- **Goal of the exercise**
Copy every line of text in the records below without changing anything. Leave out the pictures.

Data for processing Start Marker

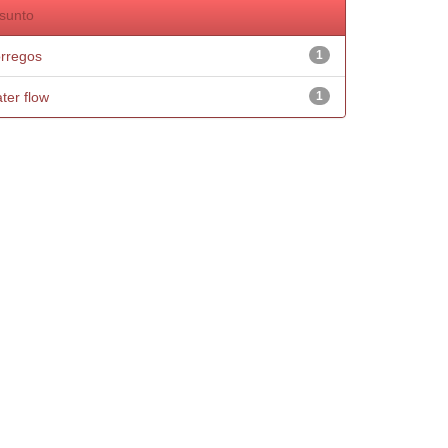
sunto
rregos
1
ter flow
1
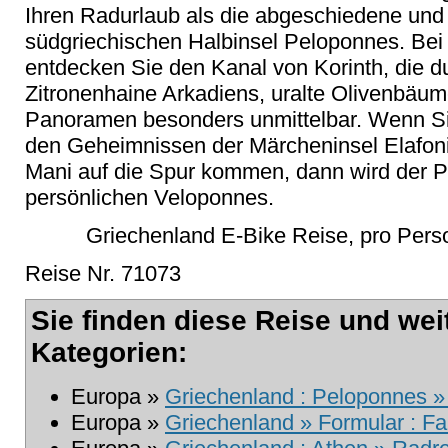
Ihren Radurlaub als die abgeschiedene und
südgriechischen Halbinsel Peloponnes. Bei
entdecken Sie den Kanal von Korinth, die 
Zitronenhaine Arkadiens, uralte Olivenbäum
Panoramen besonders unmittelbar. Wenn Si
den Geheimnissen der Märcheninsel Elafoni
Mani auf die Spur kommen, dann wird der 
persönlichen Veloponnes.
Griechenland E-Bike Reise, pro Per
Reise Nr. 71073
Sie finden diese Reise und wei
Kategorien:
Europa »
Griechenland : Peloponnes »
Europa »
Griechenland » Formular : Fa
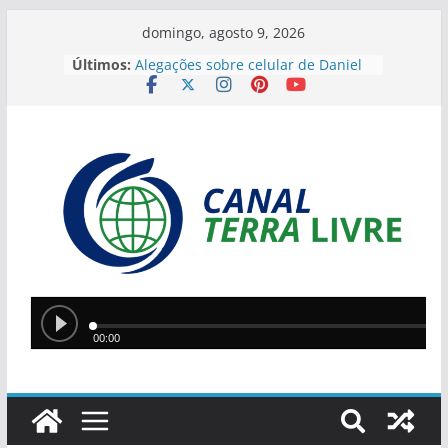
domingo, agosto 9, 2026
Últimos:
Alegações sobre celular de Daniel
Vorcaro levantam especulações
sobre Alexandre de Moraes
Ponte Metálica terá novo bloqueio
neste sábado para finalizar
manutenção
Operação da PM encontra
plantação de maconha e apreende
armas na zona rural de São
Raimundo Nonato
JEPIs 2026 movimentam Teresina
com disputas em 12 modalidades
neste fim de semana
Lula e Alcolumbre retomam diálogo
em encontro na casa de Alexandre
de Moraes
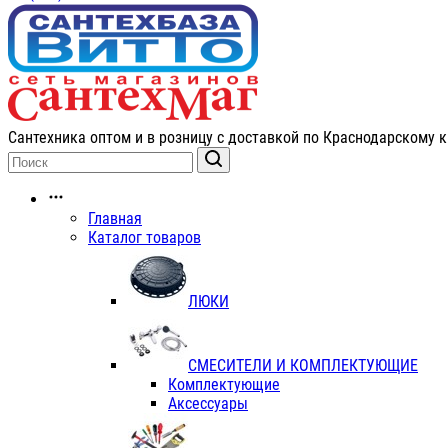
Сантехника оптом и в розницу с доставкой по Краснодарскому к
Главная
Каталог товаров
ЛЮКИ
СМЕСИТЕЛИ И КОМПЛЕКТУЮЩИЕ
Комплектующие
Аксессуары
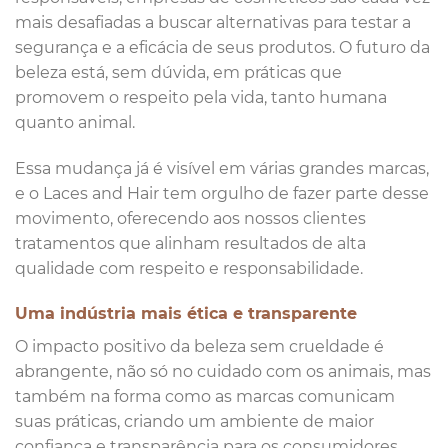
mais desafiadas a buscar alternativas para testar a
segurança e a eficácia de seus produtos. O futuro da
beleza está, sem dúvida, em práticas que
promovem o respeito pela vida, tanto humana
quanto animal.
Essa mudança já é visível em várias grandes marcas,
e o Laces and Hair tem orgulho de fazer parte desse
movimento, oferecendo aos nossos clientes
tratamentos que alinham resultados de alta
qualidade com respeito e responsabilidade.
Uma indústria mais ética e transparente
O impacto positivo da beleza sem crueldade é
abrangente, não só no cuidado com os animais, mas
também na forma como as marcas comunicam
suas práticas, criando um ambiente de maior
confiança e transparência para os consumidores.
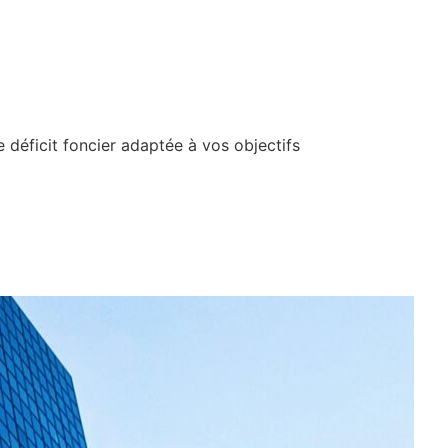
e déficit foncier adaptée à vos objectifs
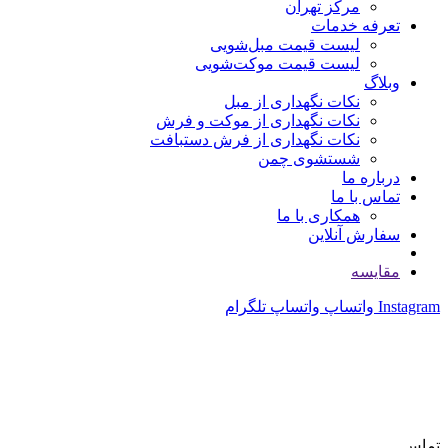
مرکز تهران
تعرفه خدمات
لیست قیمت مبل‌شویی
لیست قیمت موکت‌شویی
وبلاگ
نکات نگهداری از مبل
نکات نگهداری از موکت و فرش
نکات نگهداری از فرش دستبافت
شستشوی چمن
درباره ما
تماس با ما
همکاری با ما
سفارش آنلاین
مقایسه
Instagram
واتساپ
واتساپ
تلگرام
تماس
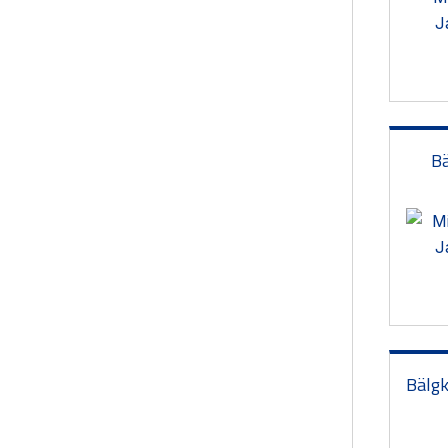
B
Bälgk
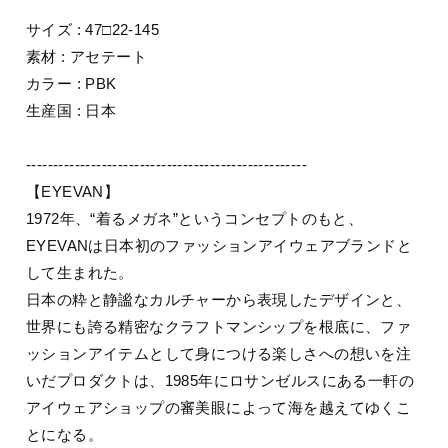
サイズ : 47□22-145
素材 : アセテート
カラー : PBK
生産国 : 日本
----------------------------------------------------
【EYEVAN】
1972年、“着るメガネ”というコンセプトのもと、
EYEVANは日本初のファッションアイウェアブランドと
して生まれた。
日本の粋と静謐なカルチャーから表現したデザインと、
世界にも誇る精密なクラフトマンシップを根底に、ファ
ッションアイテムとして身につける楽しさへの想いを注
いだプロダクトは、1985年にロサンゼルスにある一軒の
アイウェアショップの審美眼によって海を越えてゆくこ
とになる。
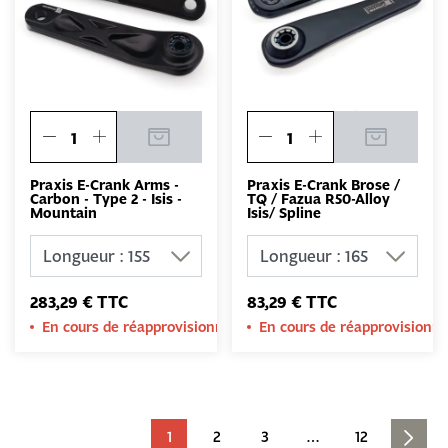
Praxis E-Crank Arms -
Praxis E-Crank Brose /
Carbon - Type 2 - Isis -
TQ / Fazua R50-Alloy
Mountain
Isis/ Spline
283,29 € TTC
83,29 € TTC
En cours de réapprovisionnement
En cours de réapprovision
1
2
3
…
12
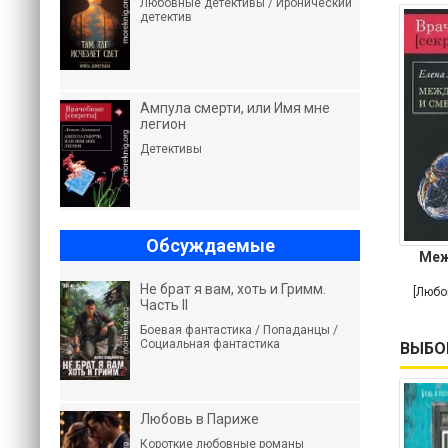
Любовные детективы / Иронический
детектив
Ампула смерти, или Имя мне
легион
Детективы
Обсуждаемые
Меж
Не брат я вам, хоть и Гримм.
[Любо
Часть II
Боевая фантастика / Попаданцы /
Социальная фантастика
ВЫБО
Любовь в Париже
Короткие любовные романы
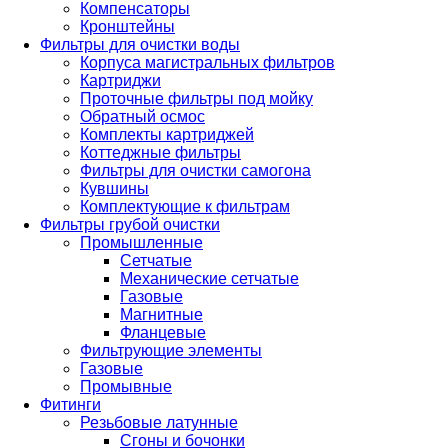
Компенсаторы
Кронштейны
Фильтры для очистки воды
Корпуса магистральных фильтров
Картриджи
Проточные фильтры под мойку
Обратный осмос
Комплекты картриджей
Коттеджные фильтры
Фильтры для очистки самогона
Кувшины
Комплектующие к фильтрам
Фильтры грубой очистки
Промышленные
Сетчатые
Механические сетчатые
Газовые
Магнитные
Фланцевые
Фильтрующие элементы
Газовые
Промывные
Фитинги
Резьбовые латунные
Сгоны и бочонки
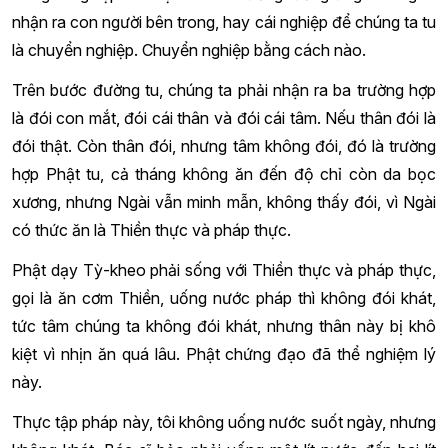
nhận ra con người bên trong, hay cái nghiệp để chúng ta tu
là chuyển nghiệp. Chuyển nghiệp bằng cách nào.
Trên bước đường tu, chúng ta phải nhận ra ba trường hợp
là đói con mắt, đói cái thân và đói cái tâm. Nếu thân đói là
đói thật. Còn thân đói, nhưng tâm không đói, đó là trường
hợp Phật tu, cả tháng không ăn đến độ chỉ còn da bọc
xương, nhưng Ngài vẫn minh mẫn, không thấy đói, vì Ngài
có thức ăn là Thiền thực và pháp thực.
Phật dạy Tỳ-kheo phải sống với Thiền thực và pháp thực,
gọi là ăn cơm Thiền, uống nước pháp thì không đói khát,
tức tâm chúng ta không đói khát, nhưng thân này bị khô
kiệt vì nhịn ăn quá lâu. Phật chứng đạo đã thể nghiệm lý
này.
Thực tập pháp này, tôi không uống nước suốt ngày, nhưng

Data for processing End Marker

- **Your solution**
sunto
rregos
1
ter flow
1
Ihren Radurlaub als die abgeschiedene und
südgriechischen Halbinsel Peloponnes. Bei
entdecken Sie den Kanal von Korinth, die 
Zitronenhaine Arkadiens, uralte Olivenbäum
Panoramen besonders unmittelbar. Wenn Si
den Geheimnissen der Märcheninsel Elafoni
Mani auf die Spur kommen, dann wird der 
persönlichen Veloponnes.
Griechenland E-Bike Reise, pro Per
Reise Nr. 71073
Sie finden diese Reise und wei
Kategorien:
Europa »
Griechenland : Peloponnes »
Europa »
Griechenland » Formular : Fa
domingo, agosto 9, 2026
Últimos:
Alegações sobre celular de Daniel
Vorcaro levantam especulações
sobre Alexandre de Moraes
Ponte Metálica terá novo bloqueio
neste sábado para finalizar
manutenção
Operação da PM encontra
plantação de maconha e apreende
armas na zona rural de São
Raimundo Nonato
JEPIs 2026 movimentam Teresina
com disputas em 12 modalidades
neste fim de semana
Lula e Alcolumbre retomam diálogo
em encontro na casa de Alexandre
de Moraes
Сантехника оптом и в розницу с доставкой по Краснодарскому к
Главная
Каталог товаров
ЛЮКИ
СМЕСИТЕЛИ И КОМПЛЕКТУЮЩИЕ
Комплектующие
Аксессуары
mais desafiadas a buscar alternativas para testar a
segurança e a eficácia de seus produtos. O futuro da
beleza está, sem dúvida, em práticas que
promovem o respeito pela vida, tanto humana
quanto animal.
Essa mudança já é visível em várias grandes marcas,
e o Laces and Hair tem orgulho de fazer parte desse
movimento, oferecendo aos nossos clientes
tratamentos que alinham resultados de alta
qualidade com respeito e responsabilidade.
Uma indústria mais ética e transparente
O impacto positivo da beleza sem crueldade é
abrangente, não só no cuidado com os animais, mas
também na forma como as marcas comunicam
suas práticas, criando um ambiente de maior
confiança e transparência para os consumidores.
e déficit foncier adaptée à vos objectifs
مرکز تهران
تعرفه خدمات
لیست قیمت مبل‌شویی
لیست قیمت موکت‌شویی
وبلاگ
نکات نگهداری از مبل
نکات نگهداری از موکت و فرش
نکات نگهداری از فرش دستبافت
شستشوی چمن
درباره ما
تماس با ما
همکاری با ما
سفارش آنلاین
مقایسه
Instagram
واتساپ
واتساپ
تلگرام
تماس
B
Bälgk
サイズ : 47□22-145
素材 : アセテート
カラー : PBK
生産国 : 日本
----------------------------------------------------
【EYEVAN】
1972年、“着るメガネ”というコンセプトのもと、
EYEVANは日本初のファッションアイウェアブランドと
して生まれた。
日本の粋と静謐なカルチャーから表現したデザインと、
世界にも誇る精密なクラフトマンシップを根底に、ファ
ッションアイテムとして身につける楽しさへの想いを注
いだプロダクトは、1985年にロサンゼルスにある一軒の
アイウェアショップの審美眼によって海を越えてゆくこ
とになる。
Praxis E-Crank Arms -
Praxis E-Crank Brose /
Carbon - Type 2 - Isis -
TQ / Fazua R50-Alloy
Mountain
Isis/ Spline
283,29 € TTC
83,29 € TTC
En cours de réapprovisionnement
En cours de réapprovision
1
2
3
…
12
Любовные детективы / Иронический
детектив
Ампула смерти, или Имя мне
легион
Детективы
Обсуждаемые
Меж
Не брат я вам, хоть и Гримм.
[Любо
Часть II
Боевая фантастика / Попаданцы /
Социальная фантастика
ВЫБО
Любовь в Париже
Короткие любовные романы
Компенсаторы
Кронштейны
Фильтры для очистки воды
Корпуса магистральных фильтров
Картриджи
Проточные фильтры под мойку
Обратный осмос
Комплекты картриджей
Коттеджные фильтры
Фильтры для очистки самогона
Кувшины
Комплектующие к фильтрам
Фильтры грубой очистки
Промышленные
Сетчатые
Механические сетчатые
Газовые
Магнитные
Фланцевые
Фильтрующие элементы
Газовые
Промывные
Фитинги
Резьбовые латунные
Сгоны и бочонки
nhận ra con người bên trong, hay cái nghiệp để chúng ta tu
là chuyển nghiệp. Chuyển nghiệp bằng cách nào.
Trên bước đường tu, chúng ta phải nhận ra ba trường hợp
là đói con mắt, đói cái thân và đói cái tâm. Nếu thân đói là
đói thật. Còn thân đói, nhưng tâm không đói, đó là trường
hợp Phật tu, cả tháng không ăn đến độ chỉ còn da bọc
xương, nhưng Ngài vẫn minh mẫn, không thấy đói, vì Ngài
có thức ăn là Thiền thực và pháp thực.
Phật dạy Tỳ-kheo phải sống với Thiền thực và pháp thực,
gọi là ăn cơm Thiền, uống nước pháp thì không đói khát,
tức tâm chúng ta không đói khát, nhưng thân này bị khô
kiệt vì nhịn ăn quá lâu. Phật chứng đạo đã thể nghiệm lý
này.
Thực tập pháp này, tôi không uống nước suốt ngày, nhưng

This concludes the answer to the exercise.